Tuesday, July 28, 2009
Depression
I've been depressed for most of my adult life. Diagnosed with bi-polar disorder. The manic episodes are manifest by energy to work for very long periods at a time. I take a project and work straight through. Up all night. The depressive periods are a sudden crash. As a part of my job I teach a lot of classes and seminars. I can be animated while teaching and enjoy interacting with the students. Then the second I walk out of the class I crash into depression. It is sudden and pronounced. I can be doing one of my favorite activities, such as fly-fishing, and the minute I am done and back at the truck, the crash comes. Medication has helped. But the thing that might help the most is better control of my life. People say that happiness is ultimately within one's own control. That is probably true. But it is probably easier for some than others. There is so much that is out of our control that comes into our lives on a regular basis. Those things affect our ability to grasp and hold onto happiness for extended periods.
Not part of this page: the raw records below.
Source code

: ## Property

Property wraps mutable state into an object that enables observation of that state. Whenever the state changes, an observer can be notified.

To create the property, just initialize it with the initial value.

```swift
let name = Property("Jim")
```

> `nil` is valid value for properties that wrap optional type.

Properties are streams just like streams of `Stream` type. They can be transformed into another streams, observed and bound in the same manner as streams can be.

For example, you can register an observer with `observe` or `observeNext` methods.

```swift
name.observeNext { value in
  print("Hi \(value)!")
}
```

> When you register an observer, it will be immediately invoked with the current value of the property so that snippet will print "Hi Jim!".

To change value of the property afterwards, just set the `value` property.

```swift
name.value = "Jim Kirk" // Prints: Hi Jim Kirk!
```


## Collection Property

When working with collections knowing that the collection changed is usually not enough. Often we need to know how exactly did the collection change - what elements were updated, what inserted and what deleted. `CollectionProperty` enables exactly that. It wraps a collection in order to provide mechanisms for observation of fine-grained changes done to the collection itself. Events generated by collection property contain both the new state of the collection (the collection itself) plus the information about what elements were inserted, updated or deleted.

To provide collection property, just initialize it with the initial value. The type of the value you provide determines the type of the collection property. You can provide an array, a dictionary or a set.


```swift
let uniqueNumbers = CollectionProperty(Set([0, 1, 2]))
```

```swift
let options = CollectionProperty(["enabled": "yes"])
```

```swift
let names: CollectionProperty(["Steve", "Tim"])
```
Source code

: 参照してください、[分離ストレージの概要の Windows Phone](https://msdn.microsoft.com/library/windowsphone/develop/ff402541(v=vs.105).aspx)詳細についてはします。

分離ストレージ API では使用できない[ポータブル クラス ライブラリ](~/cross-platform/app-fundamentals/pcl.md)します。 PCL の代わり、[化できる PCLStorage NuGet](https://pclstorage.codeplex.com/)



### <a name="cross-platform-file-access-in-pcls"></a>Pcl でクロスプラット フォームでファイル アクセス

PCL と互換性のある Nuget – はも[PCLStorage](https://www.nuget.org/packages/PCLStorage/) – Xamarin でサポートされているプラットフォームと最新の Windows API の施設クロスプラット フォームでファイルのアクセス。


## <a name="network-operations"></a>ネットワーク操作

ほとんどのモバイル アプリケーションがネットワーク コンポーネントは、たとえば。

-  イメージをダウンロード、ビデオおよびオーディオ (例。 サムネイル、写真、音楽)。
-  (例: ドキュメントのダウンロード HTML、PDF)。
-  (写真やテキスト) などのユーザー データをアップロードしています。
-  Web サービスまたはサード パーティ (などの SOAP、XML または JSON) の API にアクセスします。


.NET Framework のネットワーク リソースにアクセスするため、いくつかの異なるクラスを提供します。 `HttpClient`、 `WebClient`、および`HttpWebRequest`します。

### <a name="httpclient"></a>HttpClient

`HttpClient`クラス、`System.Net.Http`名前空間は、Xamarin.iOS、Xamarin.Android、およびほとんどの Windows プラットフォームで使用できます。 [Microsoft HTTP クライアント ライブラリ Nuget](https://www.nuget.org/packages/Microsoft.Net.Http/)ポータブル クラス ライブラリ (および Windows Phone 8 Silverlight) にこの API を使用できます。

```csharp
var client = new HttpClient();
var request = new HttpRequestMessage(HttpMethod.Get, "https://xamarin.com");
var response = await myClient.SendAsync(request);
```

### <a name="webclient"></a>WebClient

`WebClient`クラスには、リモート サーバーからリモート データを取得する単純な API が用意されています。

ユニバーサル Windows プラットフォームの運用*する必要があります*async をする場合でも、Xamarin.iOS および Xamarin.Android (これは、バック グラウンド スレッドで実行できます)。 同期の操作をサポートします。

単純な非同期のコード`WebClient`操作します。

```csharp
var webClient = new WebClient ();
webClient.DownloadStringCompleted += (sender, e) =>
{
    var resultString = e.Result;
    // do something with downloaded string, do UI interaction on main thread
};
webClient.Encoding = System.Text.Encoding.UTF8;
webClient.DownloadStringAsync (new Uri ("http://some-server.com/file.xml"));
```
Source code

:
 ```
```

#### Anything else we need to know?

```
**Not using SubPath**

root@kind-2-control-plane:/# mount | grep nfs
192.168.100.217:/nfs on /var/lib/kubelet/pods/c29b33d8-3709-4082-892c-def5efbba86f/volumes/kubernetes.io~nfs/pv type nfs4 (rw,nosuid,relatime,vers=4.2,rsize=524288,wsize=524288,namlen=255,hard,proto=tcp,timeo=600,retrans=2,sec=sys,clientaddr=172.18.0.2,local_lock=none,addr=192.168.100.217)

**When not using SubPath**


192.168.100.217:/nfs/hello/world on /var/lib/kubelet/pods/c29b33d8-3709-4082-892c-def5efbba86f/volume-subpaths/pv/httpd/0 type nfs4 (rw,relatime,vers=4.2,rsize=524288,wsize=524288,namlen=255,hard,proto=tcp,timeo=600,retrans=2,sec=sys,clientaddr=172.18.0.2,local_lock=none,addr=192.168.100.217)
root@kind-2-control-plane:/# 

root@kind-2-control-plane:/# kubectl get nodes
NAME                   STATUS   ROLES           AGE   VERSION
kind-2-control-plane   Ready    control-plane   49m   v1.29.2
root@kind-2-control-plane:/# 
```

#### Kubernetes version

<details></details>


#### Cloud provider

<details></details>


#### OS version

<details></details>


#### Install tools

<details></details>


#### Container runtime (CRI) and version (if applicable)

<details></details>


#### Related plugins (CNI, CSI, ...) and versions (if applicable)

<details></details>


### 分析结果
We try to hold onto the rope but we get rope burns from the buffetings. A child who almost dies while doing drugs. A child in trouble with the law. A hard relationship between your spouse and your children, which creates a mood in the house that affects all. A difficult relationship with your spouse who lacks self esteem and who is consistenly focused on self. A spouse who is unreliable. A spouse who is so dependent on you and has no other support system and who is so ill-equipped to deal with hard things that you know you can't let go and you know that you have to be extremely careful to avoid harming an already fragile vision of self. These are the things that can make depression harder to avoid. The things that make happiness harder to hold onto. It's within our control - happy no matter what - but danged if it isn't just too hard some days.